■ **EXCERPT TO READ**

South Africa has recently received international attention for discrimination in its system for rationing life saving dialysis treatment. For people with disabilities, hope of receiving dialysis treatment is almost nonexistent.
In South Africa, fewer than one in five people needing dialysis treatment receive it. To reduce the racial discrimination that was evident in these life-and-death decisions in the county’s recent apartheid past, to governemnt created a committee to oversee the process.
The committee proceeded to create a system categorizing social and medical factors in each individual to determine who would receive the expensive treatment. These factors include an individual’s job and their life expectancy, which has led to class discrimination similar to that in the U.S. system in the 1960s, before the federal government began covering dialysis through Medicare.

■ **COMPLETE THE FOLLOWING**
a) Name every country and every government program that the dialysis text mentions by proper name.
b) Repeat, word for word, the part of the dialysis text from "South Africa has" to "oversee the process.".

■ **EXERCISE DATA**

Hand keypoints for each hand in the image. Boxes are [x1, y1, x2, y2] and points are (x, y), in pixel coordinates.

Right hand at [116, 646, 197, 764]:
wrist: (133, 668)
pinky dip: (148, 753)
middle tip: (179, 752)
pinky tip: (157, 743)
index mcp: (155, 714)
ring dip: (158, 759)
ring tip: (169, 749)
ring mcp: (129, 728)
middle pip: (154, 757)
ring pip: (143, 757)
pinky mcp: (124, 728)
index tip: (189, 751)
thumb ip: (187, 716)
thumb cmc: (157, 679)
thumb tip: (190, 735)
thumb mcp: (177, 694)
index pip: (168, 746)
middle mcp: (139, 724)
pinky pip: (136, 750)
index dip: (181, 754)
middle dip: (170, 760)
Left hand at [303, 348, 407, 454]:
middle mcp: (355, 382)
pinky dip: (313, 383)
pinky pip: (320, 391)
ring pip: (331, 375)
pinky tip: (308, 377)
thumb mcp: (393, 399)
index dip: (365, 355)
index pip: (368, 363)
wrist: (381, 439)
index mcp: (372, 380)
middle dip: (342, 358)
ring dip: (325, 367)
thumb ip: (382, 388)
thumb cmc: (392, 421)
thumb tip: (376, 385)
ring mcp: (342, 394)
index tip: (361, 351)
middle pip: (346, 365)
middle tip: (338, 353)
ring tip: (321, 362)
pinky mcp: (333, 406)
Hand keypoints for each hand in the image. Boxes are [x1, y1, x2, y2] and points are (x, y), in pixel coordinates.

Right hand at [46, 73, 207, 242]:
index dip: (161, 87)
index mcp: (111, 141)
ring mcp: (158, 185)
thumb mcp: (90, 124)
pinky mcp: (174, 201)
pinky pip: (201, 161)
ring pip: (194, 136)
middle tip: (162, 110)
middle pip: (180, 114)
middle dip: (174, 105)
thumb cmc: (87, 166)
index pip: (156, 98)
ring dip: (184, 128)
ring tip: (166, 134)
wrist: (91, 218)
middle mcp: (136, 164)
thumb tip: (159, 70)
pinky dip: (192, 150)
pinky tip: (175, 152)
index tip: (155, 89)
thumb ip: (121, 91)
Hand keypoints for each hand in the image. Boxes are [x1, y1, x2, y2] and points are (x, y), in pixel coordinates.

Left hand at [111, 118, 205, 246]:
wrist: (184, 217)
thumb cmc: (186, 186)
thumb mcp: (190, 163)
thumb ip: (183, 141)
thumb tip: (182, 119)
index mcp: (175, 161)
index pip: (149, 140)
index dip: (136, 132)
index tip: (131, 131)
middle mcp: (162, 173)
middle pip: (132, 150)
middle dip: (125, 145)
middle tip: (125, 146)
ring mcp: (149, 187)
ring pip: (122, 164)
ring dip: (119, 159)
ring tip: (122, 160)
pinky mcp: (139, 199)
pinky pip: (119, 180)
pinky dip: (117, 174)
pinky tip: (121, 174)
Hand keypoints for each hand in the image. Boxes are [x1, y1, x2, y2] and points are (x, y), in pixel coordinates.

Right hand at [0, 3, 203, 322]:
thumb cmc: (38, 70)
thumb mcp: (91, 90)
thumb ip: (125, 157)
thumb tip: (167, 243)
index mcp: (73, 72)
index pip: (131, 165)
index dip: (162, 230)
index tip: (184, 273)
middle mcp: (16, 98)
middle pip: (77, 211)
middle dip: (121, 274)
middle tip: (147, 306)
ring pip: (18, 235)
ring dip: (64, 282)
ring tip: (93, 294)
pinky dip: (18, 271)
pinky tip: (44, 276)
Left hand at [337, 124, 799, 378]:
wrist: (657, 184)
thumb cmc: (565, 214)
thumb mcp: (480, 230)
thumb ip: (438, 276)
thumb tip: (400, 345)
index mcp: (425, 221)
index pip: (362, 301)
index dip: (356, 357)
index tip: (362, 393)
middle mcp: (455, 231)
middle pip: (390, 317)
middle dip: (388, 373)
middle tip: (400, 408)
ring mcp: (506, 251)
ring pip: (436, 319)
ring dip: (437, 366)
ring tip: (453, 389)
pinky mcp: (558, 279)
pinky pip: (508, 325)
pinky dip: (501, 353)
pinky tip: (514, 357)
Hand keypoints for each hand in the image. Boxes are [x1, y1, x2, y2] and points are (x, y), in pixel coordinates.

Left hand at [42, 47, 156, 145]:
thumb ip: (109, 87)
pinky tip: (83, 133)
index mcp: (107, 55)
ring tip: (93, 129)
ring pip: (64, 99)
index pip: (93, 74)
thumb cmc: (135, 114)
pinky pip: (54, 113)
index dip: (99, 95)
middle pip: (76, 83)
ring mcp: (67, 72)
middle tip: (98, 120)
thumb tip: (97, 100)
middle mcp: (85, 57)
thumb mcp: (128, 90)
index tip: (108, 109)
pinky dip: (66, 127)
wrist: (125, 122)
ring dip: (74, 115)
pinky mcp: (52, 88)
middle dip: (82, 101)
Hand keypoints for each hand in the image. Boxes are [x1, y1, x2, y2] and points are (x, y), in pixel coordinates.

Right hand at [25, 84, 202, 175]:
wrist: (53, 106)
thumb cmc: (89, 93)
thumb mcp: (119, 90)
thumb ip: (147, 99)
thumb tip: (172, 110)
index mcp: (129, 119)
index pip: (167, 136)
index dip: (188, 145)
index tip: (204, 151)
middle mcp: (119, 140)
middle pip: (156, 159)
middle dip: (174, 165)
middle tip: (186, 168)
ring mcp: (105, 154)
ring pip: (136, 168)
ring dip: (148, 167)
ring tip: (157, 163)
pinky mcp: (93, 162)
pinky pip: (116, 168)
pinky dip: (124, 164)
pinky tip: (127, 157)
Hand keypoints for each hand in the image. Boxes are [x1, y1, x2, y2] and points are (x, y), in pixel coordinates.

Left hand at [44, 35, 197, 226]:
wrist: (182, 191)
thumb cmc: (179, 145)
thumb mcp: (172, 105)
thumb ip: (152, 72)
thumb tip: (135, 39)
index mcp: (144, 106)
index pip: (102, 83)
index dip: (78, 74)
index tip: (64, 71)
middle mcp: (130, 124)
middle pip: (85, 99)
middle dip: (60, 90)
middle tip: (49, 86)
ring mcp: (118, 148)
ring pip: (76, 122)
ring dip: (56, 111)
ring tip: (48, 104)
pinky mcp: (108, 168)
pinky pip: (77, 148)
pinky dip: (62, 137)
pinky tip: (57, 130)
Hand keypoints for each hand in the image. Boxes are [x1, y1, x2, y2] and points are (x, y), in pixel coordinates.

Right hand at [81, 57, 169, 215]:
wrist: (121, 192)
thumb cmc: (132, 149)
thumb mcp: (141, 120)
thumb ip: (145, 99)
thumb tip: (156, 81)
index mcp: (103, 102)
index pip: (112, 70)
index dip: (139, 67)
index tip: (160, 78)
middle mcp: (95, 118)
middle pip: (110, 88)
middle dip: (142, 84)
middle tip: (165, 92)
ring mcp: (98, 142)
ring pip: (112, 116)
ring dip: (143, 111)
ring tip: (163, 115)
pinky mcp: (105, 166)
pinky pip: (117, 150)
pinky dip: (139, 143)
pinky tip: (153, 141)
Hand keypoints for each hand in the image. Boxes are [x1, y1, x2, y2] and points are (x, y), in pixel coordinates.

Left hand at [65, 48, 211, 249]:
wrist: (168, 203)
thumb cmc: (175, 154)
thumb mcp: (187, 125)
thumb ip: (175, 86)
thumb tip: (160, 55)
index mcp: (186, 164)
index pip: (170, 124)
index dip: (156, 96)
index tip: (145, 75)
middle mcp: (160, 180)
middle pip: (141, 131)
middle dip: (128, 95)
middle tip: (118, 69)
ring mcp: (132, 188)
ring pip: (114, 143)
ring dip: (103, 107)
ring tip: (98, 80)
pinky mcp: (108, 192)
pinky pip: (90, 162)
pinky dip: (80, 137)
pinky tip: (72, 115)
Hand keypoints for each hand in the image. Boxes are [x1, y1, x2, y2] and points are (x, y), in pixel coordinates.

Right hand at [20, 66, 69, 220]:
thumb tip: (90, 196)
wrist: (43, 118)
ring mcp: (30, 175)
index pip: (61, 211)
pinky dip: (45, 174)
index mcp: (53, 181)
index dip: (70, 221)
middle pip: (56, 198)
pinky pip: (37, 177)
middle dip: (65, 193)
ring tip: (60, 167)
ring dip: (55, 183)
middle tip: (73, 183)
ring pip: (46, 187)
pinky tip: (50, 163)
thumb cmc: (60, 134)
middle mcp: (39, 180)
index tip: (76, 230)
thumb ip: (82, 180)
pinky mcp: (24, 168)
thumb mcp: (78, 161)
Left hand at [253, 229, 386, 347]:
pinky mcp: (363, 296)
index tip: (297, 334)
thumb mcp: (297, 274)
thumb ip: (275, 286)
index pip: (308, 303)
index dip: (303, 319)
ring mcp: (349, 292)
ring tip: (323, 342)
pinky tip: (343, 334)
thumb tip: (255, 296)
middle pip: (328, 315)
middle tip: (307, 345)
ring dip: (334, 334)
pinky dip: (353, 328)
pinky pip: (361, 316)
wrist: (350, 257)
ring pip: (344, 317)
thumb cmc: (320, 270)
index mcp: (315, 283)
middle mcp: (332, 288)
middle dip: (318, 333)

■ **SOLUTIONS TO THE EXERCISE**
a) South Africa, U.S., Medicare

b)
South Africa has recently received international attention for discrimination in its system for rationing life saving dialysis treatment. For people with disabilities, hope of receiving dialysis treatment is almost nonexistent.
In South Africa, fewer than one in five people needing dialysis treatment receive it. To reduce the racial discrimination that was evident in these life-and-death decisions in the county’s recent apartheid past, to governemnt created a committee to oversee the process.